Offshore wind installation costs - A comparative assessment for UK offshore rounds 1, 2 and 3

Jack Paterson 2, Federico D'Amico2, Philipp Thies1, Rafet Kurt4, Gareth Harrison3
1University of Exeter, Exeter, Devon, UK, 2EDF Energy R&D, Croydon, London, UK, 3University of Edinburgh, Edinburgh, Midlothian, UK, 4University of Strathclyde, Glasgow, Lanarkshire, UK


Marine operations play a pivotal role throughout all phases of a wind farm's life cycle. In particular uncertainties associated with offshore installations can extend construction schedules and increase the capital expenditure (CAPEX) required for a given project. Installation costs typically account for about 1/3 of the overall project cost. Therefore, informed engineering decisions and uncertainty reductions in this area hold the potential for risk and cost reductions. One of the governing factors are uncertainties in weather downtime for installation vessels, which can incur significant cost fluctuations. This has driven the creation of a variety of software tools in the offshore wind sector to predict installation schedules, assess the bids from participating contractors, optimise planning and identify the subsequent financial allowance required to cover these associated costs.
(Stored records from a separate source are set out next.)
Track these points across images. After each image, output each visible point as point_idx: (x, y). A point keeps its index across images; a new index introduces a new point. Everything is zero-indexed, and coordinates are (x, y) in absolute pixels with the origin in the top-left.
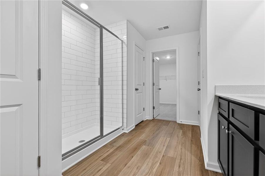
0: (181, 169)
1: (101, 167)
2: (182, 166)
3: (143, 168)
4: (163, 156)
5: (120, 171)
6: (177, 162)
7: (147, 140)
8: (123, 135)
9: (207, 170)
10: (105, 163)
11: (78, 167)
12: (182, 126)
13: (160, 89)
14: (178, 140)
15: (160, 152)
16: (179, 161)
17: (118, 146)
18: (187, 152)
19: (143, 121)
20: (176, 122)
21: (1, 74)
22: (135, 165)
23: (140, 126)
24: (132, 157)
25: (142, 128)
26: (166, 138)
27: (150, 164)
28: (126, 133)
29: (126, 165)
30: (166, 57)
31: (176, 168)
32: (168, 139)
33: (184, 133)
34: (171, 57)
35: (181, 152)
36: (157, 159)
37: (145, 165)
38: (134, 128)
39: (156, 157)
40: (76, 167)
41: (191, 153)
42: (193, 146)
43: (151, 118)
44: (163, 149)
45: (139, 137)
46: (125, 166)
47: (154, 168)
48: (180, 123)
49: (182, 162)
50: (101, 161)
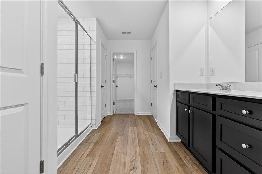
0: (155, 146)
1: (90, 163)
2: (154, 144)
3: (128, 153)
4: (138, 141)
5: (111, 160)
6: (150, 142)
7: (118, 132)
8: (94, 132)
9: (170, 142)
10: (92, 158)
11: (64, 169)
12: (140, 117)
13: (118, 86)
14: (143, 127)
15: (134, 138)
16: (151, 141)
17: (95, 142)
18: (153, 134)
19: (105, 117)
20: (134, 114)
21: (1, 67)
22: (121, 152)
23: (105, 121)
24: (115, 147)
25: (108, 123)
26: (133, 127)
27: (132, 148)
28: (95, 130)
29: (113, 154)
30: (119, 57)
31: (151, 146)
32: (135, 128)
33: (144, 122)
34: (124, 57)
35: (149, 135)
36: (135, 144)
37: (129, 150)
38: (100, 124)
39: (133, 142)
40: (62, 170)
41: (156, 134)
42: (155, 129)
43: (112, 114)
44: (135, 136)
45: (111, 131)
46: (113, 156)
47: (137, 151)
48: (137, 114)
49: (153, 141)
50: (86, 158)
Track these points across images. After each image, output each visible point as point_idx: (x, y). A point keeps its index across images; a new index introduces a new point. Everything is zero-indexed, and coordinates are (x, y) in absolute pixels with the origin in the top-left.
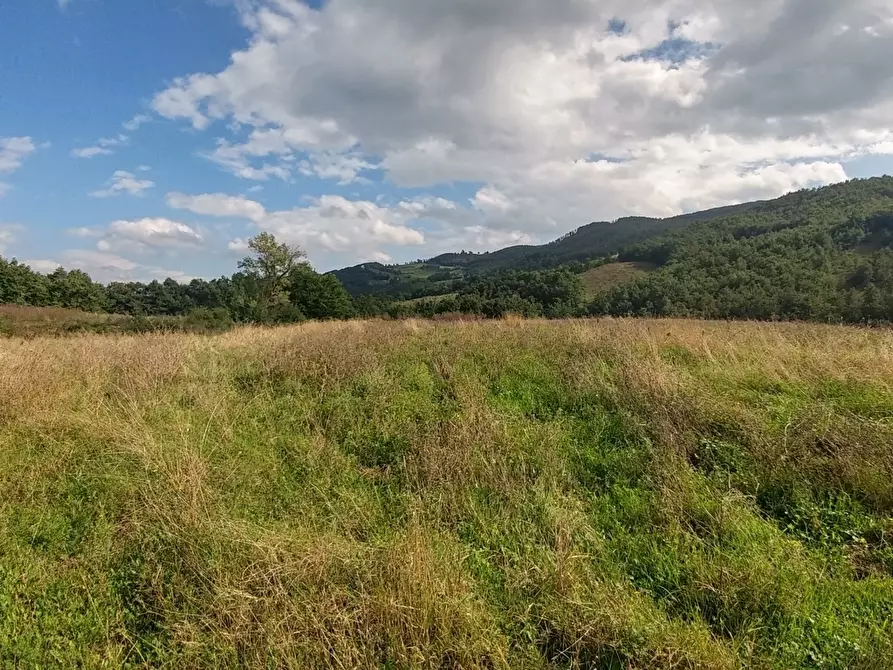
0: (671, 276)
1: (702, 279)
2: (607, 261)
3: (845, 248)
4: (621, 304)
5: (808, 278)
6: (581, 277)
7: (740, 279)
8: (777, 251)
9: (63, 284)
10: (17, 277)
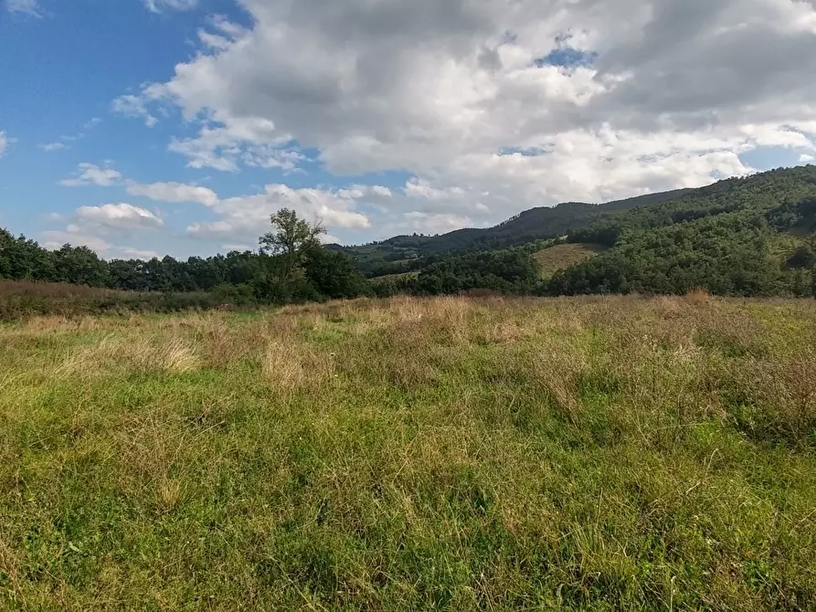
0: (623, 255)
1: (652, 259)
2: (558, 242)
3: (780, 231)
4: (579, 282)
5: (754, 258)
6: (535, 256)
7: (690, 260)
8: (718, 233)
9: (70, 260)
10: (26, 253)
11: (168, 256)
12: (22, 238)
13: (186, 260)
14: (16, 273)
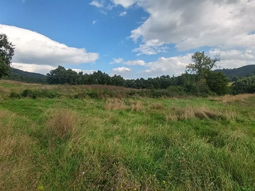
9: (116, 79)
10: (105, 77)
11: (142, 78)
12: (104, 73)
13: (147, 79)
14: (103, 83)
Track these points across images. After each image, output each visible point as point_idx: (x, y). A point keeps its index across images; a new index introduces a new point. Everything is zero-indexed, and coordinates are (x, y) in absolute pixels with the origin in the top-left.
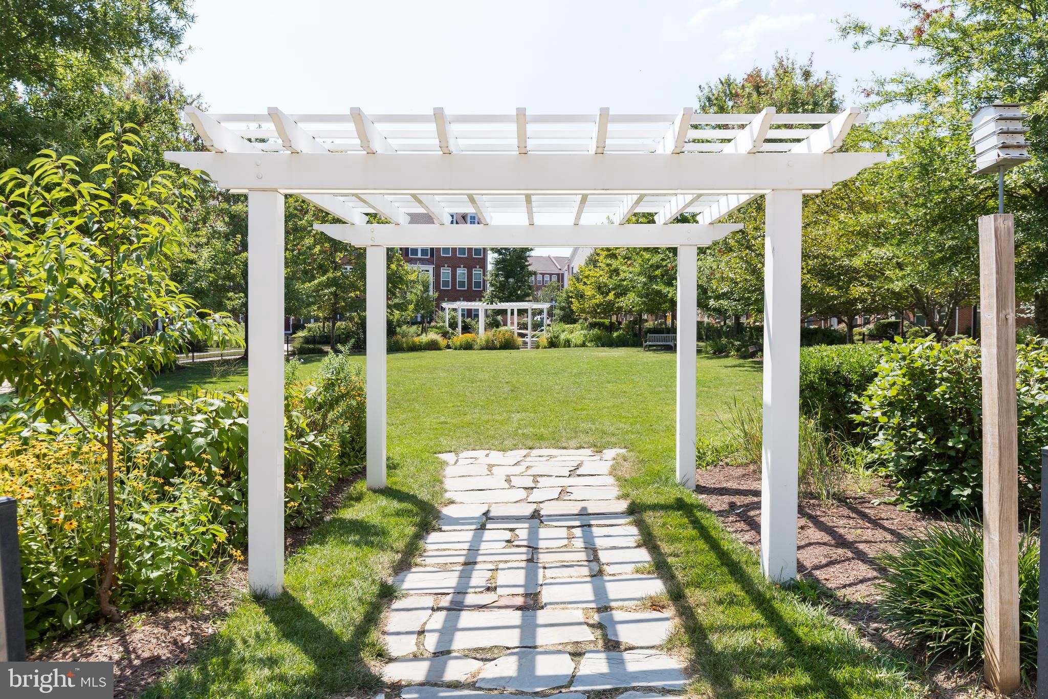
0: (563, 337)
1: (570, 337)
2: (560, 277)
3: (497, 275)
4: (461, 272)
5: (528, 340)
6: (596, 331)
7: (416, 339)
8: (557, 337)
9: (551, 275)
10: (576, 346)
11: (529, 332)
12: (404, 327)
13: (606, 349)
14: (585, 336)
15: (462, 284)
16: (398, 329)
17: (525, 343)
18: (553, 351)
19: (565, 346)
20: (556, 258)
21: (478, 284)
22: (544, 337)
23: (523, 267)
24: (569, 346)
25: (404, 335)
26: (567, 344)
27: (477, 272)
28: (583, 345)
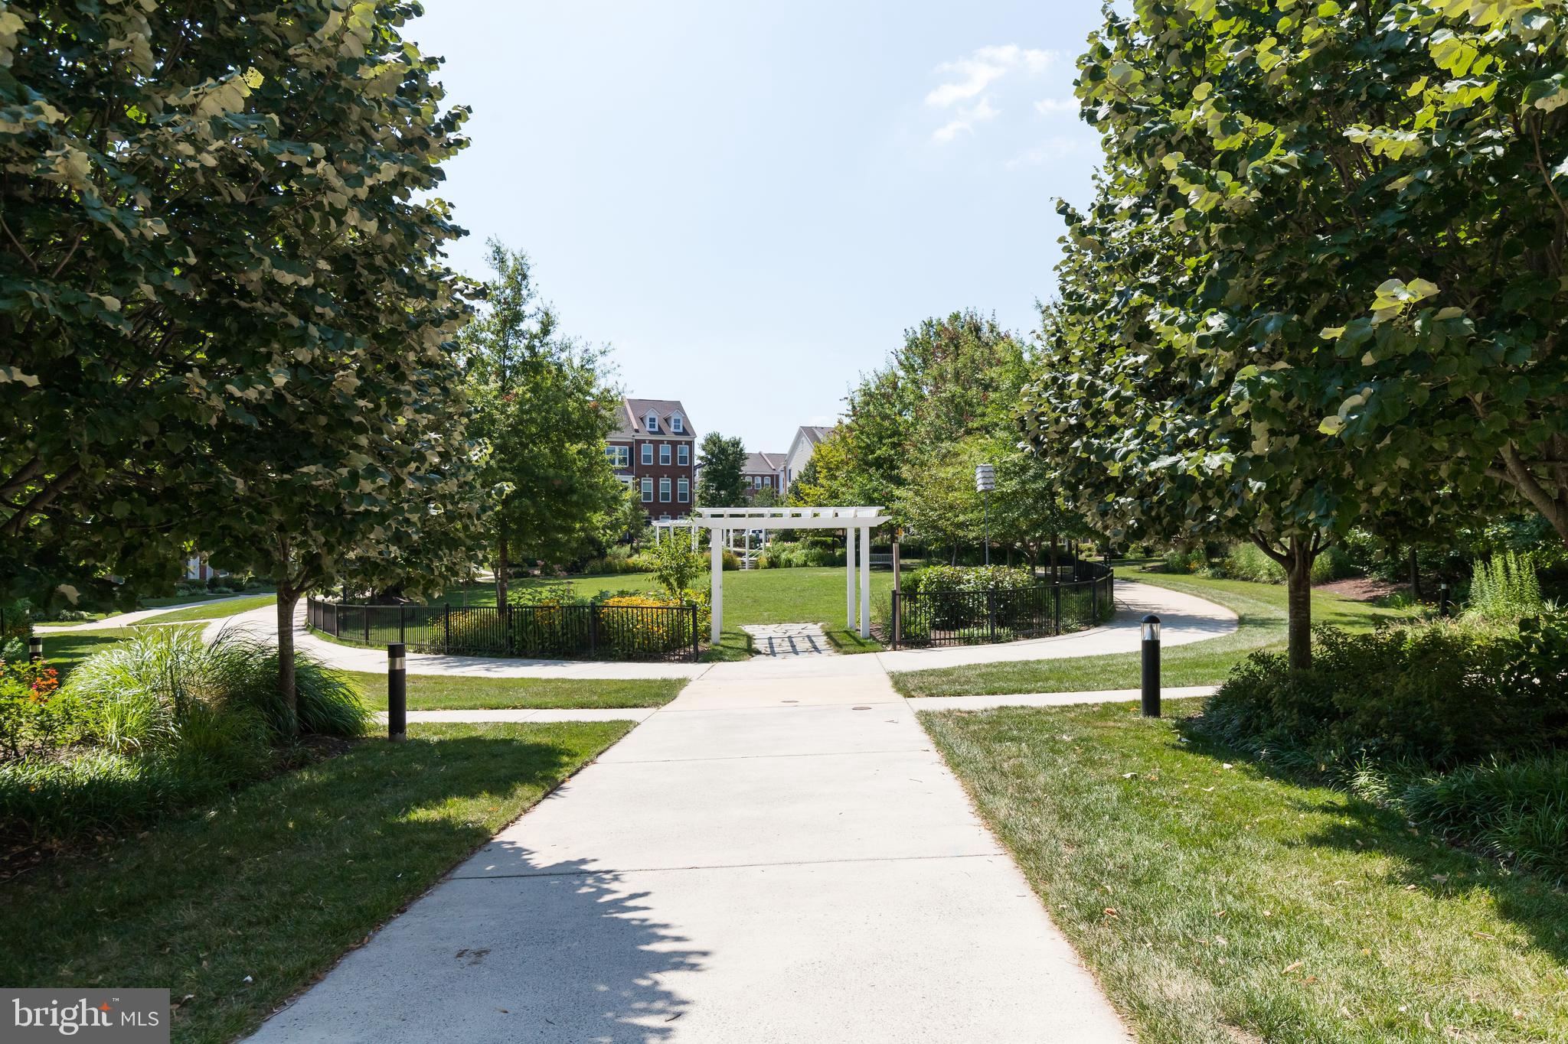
0: (783, 556)
1: (791, 556)
2: (775, 479)
3: (707, 488)
4: (665, 482)
5: (745, 559)
6: (818, 550)
7: (630, 561)
8: (777, 557)
9: (763, 476)
10: (797, 566)
11: (746, 550)
12: (615, 548)
13: (827, 568)
14: (806, 555)
15: (665, 496)
16: (609, 551)
17: (743, 563)
18: (774, 573)
19: (785, 567)
20: (769, 455)
21: (683, 497)
22: (764, 558)
23: (737, 478)
24: (790, 566)
25: (616, 556)
26: (789, 564)
27: (682, 482)
28: (805, 565)
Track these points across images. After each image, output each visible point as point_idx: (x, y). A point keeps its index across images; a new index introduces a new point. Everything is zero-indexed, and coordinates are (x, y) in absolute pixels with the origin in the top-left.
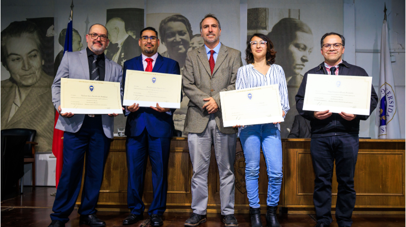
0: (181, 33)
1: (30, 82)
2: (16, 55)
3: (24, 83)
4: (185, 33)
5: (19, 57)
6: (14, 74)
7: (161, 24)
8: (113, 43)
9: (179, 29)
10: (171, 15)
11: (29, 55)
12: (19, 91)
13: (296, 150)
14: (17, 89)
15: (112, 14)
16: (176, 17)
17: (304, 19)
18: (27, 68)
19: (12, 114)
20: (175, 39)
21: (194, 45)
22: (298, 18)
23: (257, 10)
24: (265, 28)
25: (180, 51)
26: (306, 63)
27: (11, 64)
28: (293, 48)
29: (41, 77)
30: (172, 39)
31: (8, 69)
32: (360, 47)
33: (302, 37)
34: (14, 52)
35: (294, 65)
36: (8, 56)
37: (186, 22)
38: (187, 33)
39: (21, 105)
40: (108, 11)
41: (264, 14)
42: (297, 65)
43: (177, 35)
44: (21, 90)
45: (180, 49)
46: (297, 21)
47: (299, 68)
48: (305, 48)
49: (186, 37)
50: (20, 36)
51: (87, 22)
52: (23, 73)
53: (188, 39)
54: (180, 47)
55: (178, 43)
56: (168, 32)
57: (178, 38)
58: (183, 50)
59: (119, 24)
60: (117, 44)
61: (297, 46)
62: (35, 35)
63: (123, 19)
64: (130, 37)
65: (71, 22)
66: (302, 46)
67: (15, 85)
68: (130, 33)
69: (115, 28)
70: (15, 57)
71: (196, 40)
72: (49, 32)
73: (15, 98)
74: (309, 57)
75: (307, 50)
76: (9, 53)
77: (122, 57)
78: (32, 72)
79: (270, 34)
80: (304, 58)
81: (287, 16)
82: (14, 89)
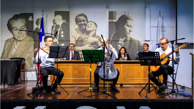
0: (84, 21)
1: (21, 39)
2: (16, 28)
3: (19, 39)
4: (85, 21)
5: (17, 29)
6: (15, 35)
7: (76, 17)
8: (58, 24)
9: (83, 19)
10: (79, 14)
11: (21, 28)
12: (17, 42)
13: (125, 64)
14: (16, 42)
15: (57, 13)
16: (81, 14)
17: (130, 16)
18: (20, 33)
19: (13, 52)
20: (81, 23)
21: (89, 26)
22: (128, 15)
23: (112, 12)
24: (115, 19)
25: (83, 28)
26: (131, 32)
27: (14, 32)
28: (126, 26)
29: (26, 37)
30: (80, 23)
31: (13, 34)
32: (152, 25)
33: (129, 22)
34: (15, 27)
35: (127, 33)
36: (13, 28)
37: (85, 16)
38: (86, 21)
39: (17, 48)
40: (55, 12)
41: (115, 13)
42: (128, 33)
43: (82, 21)
44: (18, 42)
45: (83, 27)
46: (128, 16)
47: (128, 34)
48: (131, 26)
49: (86, 22)
50: (17, 20)
51: (47, 16)
52: (18, 35)
53: (86, 23)
54: (83, 26)
55: (82, 25)
56: (78, 20)
57: (82, 23)
58: (84, 27)
59: (59, 17)
60: (59, 25)
61: (128, 26)
62: (24, 20)
63: (61, 15)
64: (64, 22)
65: (43, 17)
66: (130, 26)
67: (15, 40)
68: (64, 21)
69: (58, 19)
70: (15, 29)
71: (89, 24)
72: (30, 19)
73: (15, 46)
74: (132, 30)
75: (131, 27)
76: (13, 27)
77: (61, 30)
78: (22, 35)
79: (117, 21)
80: (130, 30)
81: (124, 15)
82: (15, 42)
This paper considers the installation modelling for UK offshore Wind Rounds 1, 2 and 3. Through detailed sensitivity studies of key windfarm characteristics such as distance to shore and the number of turbines, an assessment of vessel performance was completed for generic representative sites for each round by comparing the sensitivities of predicted durations. The results provide a quantification of installation vessel performance, approximated costs and the associated deviations. The derived sensitivities can be used as measure of installation risk to support planning, management and efficient use of project resources.



The analysis is based on time-domain predictions for the completion of key installation operations under user specified exceedance probabilities. Installation vessel technology is analysed to reveal if modern vessel designs will reduce observed OWF installation costs. Three representative installation strategies are used including typical vessel spreads and operational limits. These fixed variables are used in conjunction with upper and lower boundary values for specific parameter distributions of the project characteristics for each round. The software tool considers risk as delays to the installation, imposed by adverse weather conditions applied across the vessels' operability characteristics. The Vessel type and day rate used for each installation phase, is then applied to provide an approximation of the installation costs for the key operations across the three installation rounds.


The results indicate that the lowest downtime and costs are associated with Round 1, which is justified by the sheltered near-shore location of these sites, meaning the vessels were protected from severe weather conditions expected at Rounds 2 and 3 sites. This is affirmed with the results for Round 2 which exhibits the largest downtime and resulting costs. The higher cost is caused by the limitations of the vessels employed for these installations and high costs associated with the heavy lift vessels employed for the foundation and transition piece installations. The Round 3 results suggest that the evolution of vessel technology is able to reduce downtimes and installation costs despite the larger distance to shore and the more challenging weather conditions expected for these projects.


The installation phases predicted to have the largest installation risk, highlight areas where precautionary or mitigation steps may be required when chartering vessels with similar capabilities. The paper finds that the selection of the vessels identified in Round 1, would generally result in acceptable costs but there may be significant variation in the Foundation, Transition Piece and Turbine installation phases, highlighting potential risk associated with these operations. The vessels specified for Round 2 exhibit considerably less variation but the generally large downtimes in comparison to Round 1, lead to significantly higher cost estimations. The results for Round 3 demonstrate reduced risk and costs similar to Round 1, demonstrating that modern vessels can contribute to the overall CAPEX reductions for more challenging installation characteristics.


This paper assesses the environmental capabilities of the vessels and aims to identify those aspects of vessel design which may be key in meeting the needs of this industry and to offer guidance on vessel charter. As the study has been compartmentalised by UK offshore wind rounds it is intended that operatives will be able to assess which round of characteristics relate to their project and refer to the vessel cost predictions. It is confirmed that the evolution of installation vessel technology has addressed the needs of offshore wind development as projects extend into deeper and more challenging waters. Beyond this the developed approach will be useful to assess installation risks for current and future offshore wind deployments.